# Thread: mechanics- block on wedge 2

1. ## mechanics- block on wedge 2

Hi, I recently attempted this mechanics past exam question but think I have done it wrong because the questions are all worth 5 marks and my answers seem far too short (particularly parts b and c) though I cannot see at all why they would be wrong, can anyone see what am I doing wrong?

A wedge with inclination a rests next to a wall. A block of mass m slides down the plane. There is no friction between the block and the wedge or the wedge and the horizontal surface. The block is initially at rest at the top of the wedge and the height of the wedge is h. (each part is worth 5 marks).

a). Explain why the net force on the block points down the incline?
Only forces on block are weight and normal force from the wedge.

Component of weight down slope mgsina (this is unapposed)

component of weight perpendicular to slope mgcosa this is equal and opposite to normal.
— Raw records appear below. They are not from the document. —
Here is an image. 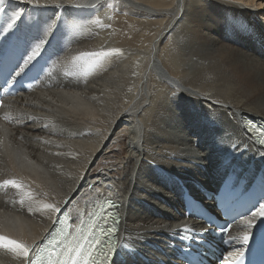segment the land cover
<instances>
[{"label":"bare ground","instance_id":"bare-ground-1","mask_svg":"<svg viewBox=\"0 0 264 264\" xmlns=\"http://www.w3.org/2000/svg\"><path fill=\"white\" fill-rule=\"evenodd\" d=\"M36 4L0 0V27L17 11L19 25L43 23L47 42L35 60L59 52L0 114V184L25 186L0 189V236L27 245L31 257L59 216L48 219L43 204L89 213L108 197L122 205L120 242L127 221L148 237L142 264L167 260L151 246L165 249L182 219L181 184L221 182L233 168L255 177L264 167L243 122L264 120V0ZM112 49L120 54L90 55ZM220 149L235 151L232 167ZM244 229L236 223L233 235ZM25 263L0 247V264Z\"/></svg>","mask_w":264,"mask_h":264},{"label":"snow or ice","instance_id":"snow-or-ice-1","mask_svg":"<svg viewBox=\"0 0 264 264\" xmlns=\"http://www.w3.org/2000/svg\"><path fill=\"white\" fill-rule=\"evenodd\" d=\"M31 2L32 0H29V3ZM35 6H39L38 0ZM21 19V13L17 11L9 17V21L4 27H0V80L3 81L0 88L11 87L15 83L18 85V88L15 89L16 92L26 87L25 82L29 78L39 79L53 59V56H49L42 65L32 64L27 73L21 76L25 68L40 54L41 44L47 42L45 39L46 31L41 21L37 20L31 25L22 26L18 24ZM24 19L26 21L27 17ZM114 54H120L119 50L112 49L108 52L102 51L90 55L104 57ZM53 55L58 56L59 52ZM17 77H20V79L17 80ZM27 87L30 88L31 84L29 83ZM205 119L211 124L215 123L211 116H206ZM243 120L245 124L248 123L247 117H244ZM249 130H251L250 125ZM225 134L231 133L224 130L220 133V136L223 137ZM256 139L257 143L264 145V134L257 136ZM220 151L224 156L225 167H232V160L229 157L235 159V151L228 149H220ZM258 154L264 156V151H260ZM238 183L239 177L233 168L232 171L226 172L221 188L213 196L217 206L225 213V223L220 226H217L211 217L195 213L191 207H188L189 202H195L190 194L185 192L188 213L196 219H204L207 227L202 230L187 227L180 230L179 239L192 241L180 248L177 258L182 260L183 264H205L203 249L210 242L204 233L211 228L212 234L224 237V242L230 243L231 241L227 239V233L231 230V223H239L241 219L244 221L245 229L241 237L235 238V242L243 246L240 249L241 259L239 264H244L245 250L254 257L248 261V264H264V203L260 202L264 201V195L260 197L255 205L258 210L252 211L249 209L248 212L236 215V205L241 198L242 191L238 187ZM9 187L22 190L25 186L15 179L4 180L0 184V189H8ZM260 187L261 191L264 192V177L260 179ZM25 195L28 200H35L31 190H28ZM20 203L23 205L25 200L21 199ZM106 208L116 209V212L109 213L102 210V214H90L86 222L81 216L75 234L69 231L68 221L70 216L62 214L63 220L56 221V223L58 225L62 224L63 227H60L59 230L54 229L43 245L36 246L37 250L34 258L30 257L29 253L33 250L27 245L7 237L0 236V247L17 254L28 261V264H142L147 259L143 252L144 245L142 241H146L148 237L128 231V222L125 221L123 231L126 238L124 242H120L118 233L121 232L120 210L122 205L114 201H107ZM42 211L47 214L48 219L52 218L53 213L61 214V208L55 203L43 204ZM97 219L100 220L99 224L96 222ZM197 238L200 241L199 245L195 244ZM257 254L260 256L259 260L255 259Z\"/></svg>","mask_w":264,"mask_h":264}]
</instances>
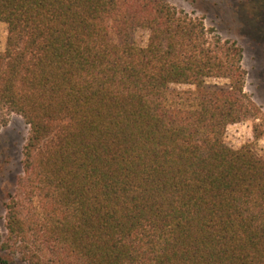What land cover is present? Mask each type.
Returning <instances> with one entry per match:
<instances>
[{
  "label": "trees",
  "instance_id": "1",
  "mask_svg": "<svg viewBox=\"0 0 264 264\" xmlns=\"http://www.w3.org/2000/svg\"><path fill=\"white\" fill-rule=\"evenodd\" d=\"M0 22V129L29 127L0 264H264V157L224 140L258 117L237 43L166 0H0Z\"/></svg>",
  "mask_w": 264,
  "mask_h": 264
},
{
  "label": "rangeland",
  "instance_id": "2",
  "mask_svg": "<svg viewBox=\"0 0 264 264\" xmlns=\"http://www.w3.org/2000/svg\"><path fill=\"white\" fill-rule=\"evenodd\" d=\"M176 9L200 18L206 28L223 40L237 43L242 49L241 65L246 72L244 91L253 100L257 118L229 125L224 134L225 143L238 149L249 145L264 157V0H166ZM111 38L115 40L111 33ZM149 32L137 29L132 34L133 44L145 46ZM7 37V25L0 22V50ZM208 83L222 85L221 79ZM194 86L171 84L166 97L169 107L192 108L196 105ZM29 127L24 120L10 114L0 129V230L4 231V204L22 174V148ZM17 264H26L19 261Z\"/></svg>",
  "mask_w": 264,
  "mask_h": 264
}]
</instances>
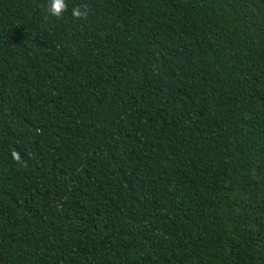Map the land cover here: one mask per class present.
Masks as SVG:
<instances>
[{
    "label": "trees",
    "instance_id": "obj_1",
    "mask_svg": "<svg viewBox=\"0 0 264 264\" xmlns=\"http://www.w3.org/2000/svg\"><path fill=\"white\" fill-rule=\"evenodd\" d=\"M67 3L0 0V264H264V0Z\"/></svg>",
    "mask_w": 264,
    "mask_h": 264
},
{
    "label": "clouds",
    "instance_id": "obj_2",
    "mask_svg": "<svg viewBox=\"0 0 264 264\" xmlns=\"http://www.w3.org/2000/svg\"><path fill=\"white\" fill-rule=\"evenodd\" d=\"M46 12L50 17L60 18L62 14H67V0H46ZM70 14L74 20L83 19L88 14L86 5H74L70 9Z\"/></svg>",
    "mask_w": 264,
    "mask_h": 264
}]
</instances>
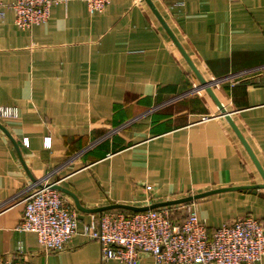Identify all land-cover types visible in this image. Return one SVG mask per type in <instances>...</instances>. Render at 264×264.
<instances>
[{
    "label": "crops",
    "instance_id": "obj_1",
    "mask_svg": "<svg viewBox=\"0 0 264 264\" xmlns=\"http://www.w3.org/2000/svg\"><path fill=\"white\" fill-rule=\"evenodd\" d=\"M150 1L264 172V0ZM13 18L6 9L0 19V106L18 110L0 119V259L101 264L99 243L84 234L98 212L87 209L223 188L186 205L208 233L244 216L264 231V189L234 188L262 176L145 0H111L93 13L82 0L59 2L25 30ZM48 172L78 219L55 253L16 229L22 190ZM139 264L153 259L142 253Z\"/></svg>",
    "mask_w": 264,
    "mask_h": 264
},
{
    "label": "built area",
    "instance_id": "obj_2",
    "mask_svg": "<svg viewBox=\"0 0 264 264\" xmlns=\"http://www.w3.org/2000/svg\"><path fill=\"white\" fill-rule=\"evenodd\" d=\"M68 0H14L0 3V19L5 10L13 12L19 29H30L46 22L51 7ZM88 10L102 12L111 0H82ZM234 1V0H230ZM16 107L0 106V119L17 117ZM206 118V117H205ZM45 147H50L46 137ZM23 144L28 146L25 138ZM48 172L22 190L24 210L18 231L32 232L45 253L64 248L76 232L77 209L66 195L53 187ZM146 191L151 186H145ZM126 210V209H124ZM108 209L91 214L84 234L99 243L100 263L114 259L124 264H139L140 255L148 254L153 264H253L264 257V231L260 221L244 216L226 221L208 233L205 222L186 204L162 206L144 211L125 212ZM186 210V213H184ZM178 212L185 214L179 219ZM20 253V251H18ZM0 264H29L25 260L0 259Z\"/></svg>",
    "mask_w": 264,
    "mask_h": 264
},
{
    "label": "water",
    "instance_id": "obj_3",
    "mask_svg": "<svg viewBox=\"0 0 264 264\" xmlns=\"http://www.w3.org/2000/svg\"><path fill=\"white\" fill-rule=\"evenodd\" d=\"M145 1L149 5V7L152 10L153 14L156 16L158 21L161 23V25L165 29L166 33L169 35L171 40L174 42L176 47L179 49L180 53L182 54V56L184 57L186 62L189 64V66L191 67L193 72L201 80V82H202L201 86L202 87L199 88V89H206V91L212 96V91H211V88H210V84L206 83L204 81L203 77L198 73V71H197L196 67L194 66L193 62L190 60L189 56L187 55V53L185 52V50L183 49V47L181 46V44L177 40L176 36L171 31V29L168 27V25L166 24V22L164 21V19L160 15V13L157 11V9L155 8V6L152 4V2L150 0H145ZM213 99H214V97H213ZM214 101L217 104V106L220 108V110L223 113L225 119L228 121V123H230V125H232V127L235 130V132L237 133V135H239L242 143L244 144L248 154L250 155L252 161L254 162L255 166L257 167V169H258V171H259V173H260V175L262 176V179H263V184H260V185L241 186V187H234V188L235 189H240V190H248V189H250L253 192H257L256 190L258 188H263L264 189V172L262 171L258 161L256 160L254 154L250 152V150H249L250 148L246 145V142H245L244 138L239 133L238 129L235 127V125H234V123L232 121V118L230 116V113L227 112L223 108V106L219 103V101H217L216 99H214ZM53 187H55L56 189H58L60 191H63V192L67 193V191L64 188H62L60 185H53ZM224 190L225 189L223 188V189L211 190V191L204 192V193L191 194V195H188V196L180 198V199H172V200L152 203L150 205H145V206H134V205H129V204L113 203V204H110V205H107V206H104V207L95 208V209H87V210L89 212H101L103 210L118 208V209H126V210H131V211H144V210L154 209V208L162 207V206H170V205H176V204H181V203L192 202V201H194L196 199H199L202 196H206L208 194L215 193L217 191H224Z\"/></svg>",
    "mask_w": 264,
    "mask_h": 264
},
{
    "label": "rangeland",
    "instance_id": "obj_4",
    "mask_svg": "<svg viewBox=\"0 0 264 264\" xmlns=\"http://www.w3.org/2000/svg\"><path fill=\"white\" fill-rule=\"evenodd\" d=\"M203 79H204V78H203ZM204 81H205L206 83H210V81L208 82L206 79H204ZM184 213H186V210H184ZM177 214H178V216H180V217H182V216L185 215V214H181V212H178Z\"/></svg>",
    "mask_w": 264,
    "mask_h": 264
},
{
    "label": "trees",
    "instance_id": "obj_5",
    "mask_svg": "<svg viewBox=\"0 0 264 264\" xmlns=\"http://www.w3.org/2000/svg\"><path fill=\"white\" fill-rule=\"evenodd\" d=\"M188 203H190V202H188ZM188 203H184V204L187 205ZM121 210H124V209H121ZM124 211H125V212H128V213L131 212V211H129V210H124ZM175 216H177L179 219L183 218V217L178 216V214H176Z\"/></svg>",
    "mask_w": 264,
    "mask_h": 264
}]
</instances>
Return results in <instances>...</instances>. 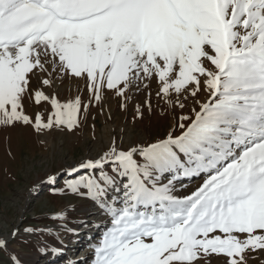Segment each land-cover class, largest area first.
Masks as SVG:
<instances>
[{"label":"snow or ice","instance_id":"1","mask_svg":"<svg viewBox=\"0 0 264 264\" xmlns=\"http://www.w3.org/2000/svg\"><path fill=\"white\" fill-rule=\"evenodd\" d=\"M111 100L169 123L65 167L92 264H264V0H0V128L73 133Z\"/></svg>","mask_w":264,"mask_h":264},{"label":"rangeland","instance_id":"2","mask_svg":"<svg viewBox=\"0 0 264 264\" xmlns=\"http://www.w3.org/2000/svg\"><path fill=\"white\" fill-rule=\"evenodd\" d=\"M75 95L74 88H65L62 94ZM168 123L147 113L134 122L133 106L121 111L117 101L111 100L103 112L91 107L87 119L73 133L53 130L37 135L29 128H0V238L7 241L6 248H0V264H83L85 260L92 264L90 245L101 234L102 227L96 225L102 224V217L90 200L54 195L53 189L65 187L66 166L95 155L121 129L126 130V140H148L162 135ZM48 175H57L54 185L47 182ZM62 211L66 221L52 219ZM63 223L75 234L61 230ZM17 227L20 232L13 238L11 233ZM28 227L38 231L25 233ZM52 247L62 248L64 254H45V249Z\"/></svg>","mask_w":264,"mask_h":264}]
</instances>
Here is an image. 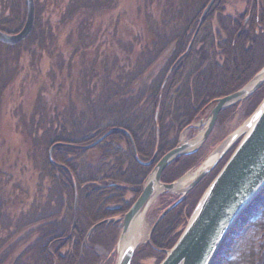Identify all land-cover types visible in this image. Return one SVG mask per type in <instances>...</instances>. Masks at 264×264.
<instances>
[{
  "label": "trees",
  "instance_id": "trees-1",
  "mask_svg": "<svg viewBox=\"0 0 264 264\" xmlns=\"http://www.w3.org/2000/svg\"><path fill=\"white\" fill-rule=\"evenodd\" d=\"M200 1L195 9L201 11L208 0ZM102 2L35 0L33 30L20 43L29 46L31 62L14 64L19 86L14 77V87H1L3 66H11L3 51L15 46L0 42V119L6 90L28 94L35 89L28 110L19 102L14 108L13 101L5 108L16 136L0 137V145L7 144L0 149V264H99L97 246L114 252L120 217L155 167L138 159L160 158L174 148L180 132L217 98L241 89L264 67V0L247 10L248 22L243 14H224L218 0L195 39L198 22L181 41L167 39V22L184 18L188 0L171 2L166 10H146L143 18L156 22L138 25L141 29L135 24L128 39L118 42L103 26ZM25 15L24 0H0V30L17 32ZM263 97L264 85L249 97L250 111ZM197 161L194 154L178 157L162 181L178 179ZM213 177L164 218L132 263L152 253L163 260ZM260 212L264 215V189L235 221L211 264H222ZM250 264H264V248Z\"/></svg>",
  "mask_w": 264,
  "mask_h": 264
},
{
  "label": "water",
  "instance_id": "water-1",
  "mask_svg": "<svg viewBox=\"0 0 264 264\" xmlns=\"http://www.w3.org/2000/svg\"><path fill=\"white\" fill-rule=\"evenodd\" d=\"M24 2L26 15L23 26L15 33H7L0 30L1 43L8 45L19 44L32 32L36 18V3L35 0H24ZM215 2L216 0H210L203 10L194 37L199 32L204 19ZM263 75L264 67L257 73V78L251 85H246L231 94L216 99L210 111V122L201 138V142L209 136L221 111L258 89L264 83ZM116 129L118 128L114 130ZM110 134L111 131H108L95 143H98ZM240 136L242 138L236 149L206 188L177 241L166 252L165 257L159 264H211L235 221L252 200L264 189V99L248 118L244 128H240L230 137L228 146ZM57 144L59 143L54 144L50 148V157L53 148ZM189 146L188 143L177 145L168 150L157 161L153 171L154 178L151 179V175L149 176L140 195L123 216L119 243L135 217L142 210L146 209L159 193L175 189V185L179 180L172 183H164L161 177L170 163L181 155L191 152L186 151ZM154 161L155 156L147 162L139 160L144 165H150ZM210 169H200L198 174L188 184L186 190H190L197 185ZM155 183H158L162 187V191L159 193L156 190ZM76 208L77 198L75 203ZM167 210L164 211V214ZM103 222L105 221L99 222L98 225ZM93 229L94 227L88 234ZM136 248L137 246H134L120 252L117 264H131Z\"/></svg>",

Hence net force =mgsina down slope.

b).Find an expression for the sum of all the forces acting on the block.
I thought this was just mgsina

c.) Find the normal force exerted by the wedge on the block

d). Show that the magnitude of the normal force exerted by the wall on the wedge is mgcosasina.
My answer: normal force (on block) =mgcosa (from c)
Horizontal component of this is -mgcosasina and the normal force from the wall on the wedge must be equal and opposite.

e). What will be the speed of the block when it reaches the bottom of the wedge.

mgh=0.5mv^2 Therefore v=sqrt(2gh).

2. First of all Did you draw the free body diagram showing all the forces correctly, it will be considered most important

3. I didn't know I needed to. Would that be for part a? I have now drawn it but don't have a scanner so I cannot display it in the thread though I think it agrees with my previous answers.